FRAGMENT DOKUMENTU |
:::::
36 miesięcy z brzuchem
Przeszłam w życiu 4 ciąże. Jakby nie liczyć, byłam w ciąży nieprzerwanie przez 36 miesięcy. Trzy lata z brzuszkiem. Czy było to dla mnie czas przyjemny – był. Czy spotkałam się z życzliwością – nie zawsze i nie wszędzie.
Pozwolicie, że przytoczę kilka przykładów:
Ciąża 3 – stoję umęczona w 8 miesiącu. W brzuszku przewala się Krysia. Obok w wózku Marcel – marudzi bo jest głodny. Maciek narzeka, że zmęczony. Ja mam dosłownie 3 rzeczy do kupienia, ale dzielnie staje w kolejce – żeby nie było – do kasy pierwszeństwa. Nie pcham się, bo ciasno i z brzuchem i wózkiem nijak się zmieścić. Przede mną 4 osoby – dam radę. Miła starsza Pani odwraca się do mnie i przepuszcza w kolejce bez słowa. Niestety przed nią stoi Pan. Na oko – po 70. Ten „przemiły” starzy Pan udaje, że mnie nie widzi. Trudno – poczekam, kłócić się nie będę, bo po co przy dzieciach. Starsza Pani, która wcześniej mnie przepuściła nie daje za wygraną. Grzecznie prosi Pana, żeby mnie przepuścił. Na co on „jak miała siłę dzieci robić, to ma siłę też stać”. Zamarłam – szczerze? Zamurowało mnie. Nie wiedziałam jak zareagować. Na szczęście pozostali kolejkowicze zareagowali i Pan szybko zamilkł, ba! nawet mrucząc coś pod nosem mnie przepuścił.
Ciąża nr 4 – stoimy również do kasy. W brzuszku Hania robi fikołki. Krysia drze się wniebogłosy, bo jeść chce. Nagle „przemiły” Pan wyraża swoje niezadowolenie – „ucisz Pani to dziecko, bo spokojnie zakupów nie można zrobić. Przyjdzie taka z całą dzieciarnią do sklepu i myśli, że wszyscy skakać koło niej będą”. Ręce mi opadły…
Ciąża nr 2 – podobna sytuacja. Brzuch ogromny bo za dwa tygodnie termin. Podchodzę do kolejki – odwraca się starsza Pani – „przepuściłabym Panią, ale ja już tyle stoję, że dłużej mi się stać nie chce”.
:::::
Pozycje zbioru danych
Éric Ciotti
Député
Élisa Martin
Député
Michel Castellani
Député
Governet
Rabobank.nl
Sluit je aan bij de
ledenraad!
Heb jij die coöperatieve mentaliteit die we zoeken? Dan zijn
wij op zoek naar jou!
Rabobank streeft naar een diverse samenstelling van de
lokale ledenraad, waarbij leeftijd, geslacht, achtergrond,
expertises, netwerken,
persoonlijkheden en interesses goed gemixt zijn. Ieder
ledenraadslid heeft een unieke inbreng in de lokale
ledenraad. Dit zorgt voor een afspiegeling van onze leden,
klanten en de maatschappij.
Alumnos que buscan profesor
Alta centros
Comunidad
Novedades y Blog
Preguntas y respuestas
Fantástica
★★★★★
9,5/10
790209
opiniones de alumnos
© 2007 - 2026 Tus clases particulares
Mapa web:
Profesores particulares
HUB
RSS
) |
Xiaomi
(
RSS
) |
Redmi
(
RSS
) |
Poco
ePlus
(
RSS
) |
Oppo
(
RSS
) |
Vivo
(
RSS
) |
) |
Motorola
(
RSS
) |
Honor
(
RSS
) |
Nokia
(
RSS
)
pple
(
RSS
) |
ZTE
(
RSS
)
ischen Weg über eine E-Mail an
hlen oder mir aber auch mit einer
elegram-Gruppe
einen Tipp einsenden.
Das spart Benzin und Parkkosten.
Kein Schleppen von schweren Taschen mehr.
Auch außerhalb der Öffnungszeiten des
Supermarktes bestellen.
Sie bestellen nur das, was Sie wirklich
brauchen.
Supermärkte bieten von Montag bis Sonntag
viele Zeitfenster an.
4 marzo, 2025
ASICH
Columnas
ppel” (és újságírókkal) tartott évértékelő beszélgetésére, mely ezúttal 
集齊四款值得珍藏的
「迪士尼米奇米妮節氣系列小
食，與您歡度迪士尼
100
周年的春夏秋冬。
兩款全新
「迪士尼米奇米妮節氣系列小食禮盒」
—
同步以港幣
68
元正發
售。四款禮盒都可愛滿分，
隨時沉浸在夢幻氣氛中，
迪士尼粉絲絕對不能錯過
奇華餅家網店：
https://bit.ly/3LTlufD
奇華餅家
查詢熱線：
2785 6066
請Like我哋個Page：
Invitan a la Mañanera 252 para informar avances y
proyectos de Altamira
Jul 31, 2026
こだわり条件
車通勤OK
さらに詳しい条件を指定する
:::::
POLECENIE A | Wypisz z tekstu o ciążach dokładnie ten fragment, który zaczyna się od słów „36 miesięcy z” i kończy na słowach „i nie wszędzie.” włącznie.
POLECENIE B | Podaj wszystkie imiona osób, które pojawiają się w tekście o ciążach.
Wiersze nie są tu do niczego potrzebne.

MIEJSCE NA ODPOWIEDŹ A |
36 miesięcy z brzuchem
Przeszłam w życiu 4 ciąże. Jakby nie liczyć, byłam w ciąży nieprzerwanie przez 36 miesięcy. Trzy lata z brzuszkiem. Czy było to dla mnie czas przyjemny – był. Czy spotkałam się z życzliwością – nie zawsze i nie wszędzie.

MIEJSCE NA ODPOWIEDŹ B | Krysia, Marcel, Maciek, Hania